• Record extracts:
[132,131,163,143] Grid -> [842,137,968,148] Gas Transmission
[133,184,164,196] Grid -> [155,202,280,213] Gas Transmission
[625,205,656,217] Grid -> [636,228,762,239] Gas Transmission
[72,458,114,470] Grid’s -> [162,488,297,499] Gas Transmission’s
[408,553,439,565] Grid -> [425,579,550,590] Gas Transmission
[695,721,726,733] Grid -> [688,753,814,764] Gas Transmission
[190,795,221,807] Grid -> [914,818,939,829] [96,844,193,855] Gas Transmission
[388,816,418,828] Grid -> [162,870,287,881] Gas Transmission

---

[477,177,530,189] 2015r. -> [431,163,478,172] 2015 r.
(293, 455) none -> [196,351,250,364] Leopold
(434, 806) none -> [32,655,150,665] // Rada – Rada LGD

• Request:
From the entries above, restate word for word the lines from the line containing "[132,131,163,143] Grid ->" to the line containing "[388,816,418,828] Grid ->", both ends included, and nothing more.

• Final answer:
[132,131,163,143] Grid -> [842,137,968,148] Gas Transmission
[133,184,164,196] Grid -> [155,202,280,213] Gas Transmission
[625,205,656,217] Grid -> [636,228,762,239] Gas Transmission
[72,458,114,470] Grid’s -> [162,488,297,499] Gas Transmission’s
[408,553,439,565] Grid -> [425,579,550,590] Gas Transmission
[695,721,726,733] Grid -> [688,753,814,764] Gas Transmission
[190,795,221,807] Grid -> [914,818,939,829] [96,844,193,855] Gas Transmission
[388,816,418,828] Grid -> [162,870,287,881] Gas Transmission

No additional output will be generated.